DIRECTIONS: Repeat the data that follows in full. Do not include the pictures.

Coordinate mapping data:

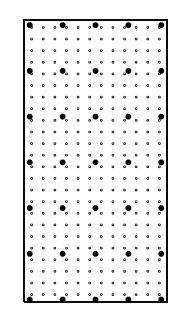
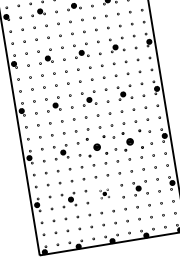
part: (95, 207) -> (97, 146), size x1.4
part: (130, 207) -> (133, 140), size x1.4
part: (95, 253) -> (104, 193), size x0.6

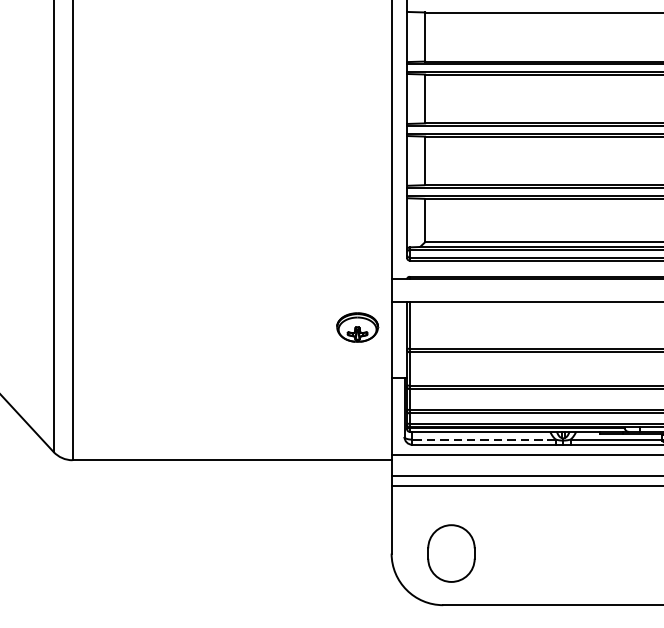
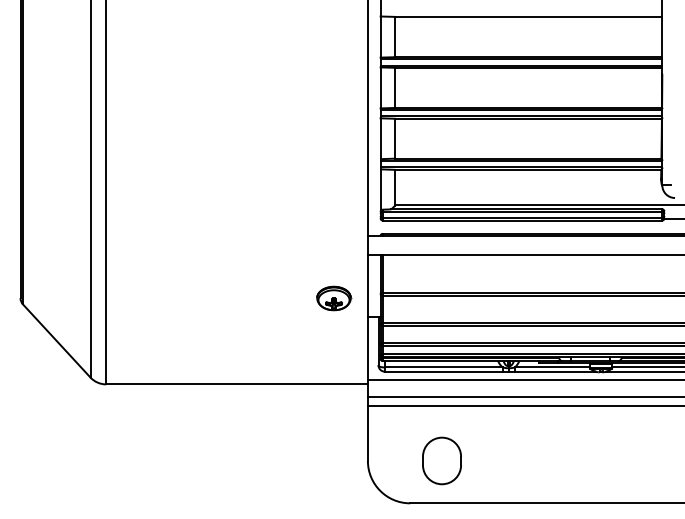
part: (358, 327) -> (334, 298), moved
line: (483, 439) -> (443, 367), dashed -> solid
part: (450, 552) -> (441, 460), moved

ANSWER TO THIS EXERCISE:
part: (95, 207) -> (97, 146), size x1.4
part: (130, 207) -> (133, 140), size x1.4
part: (95, 253) -> (104, 193), size x0.6

part: (358, 327) -> (334, 298), moved
line: (483, 439) -> (443, 367), dashed -> solid
part: (450, 552) -> (441, 460), moved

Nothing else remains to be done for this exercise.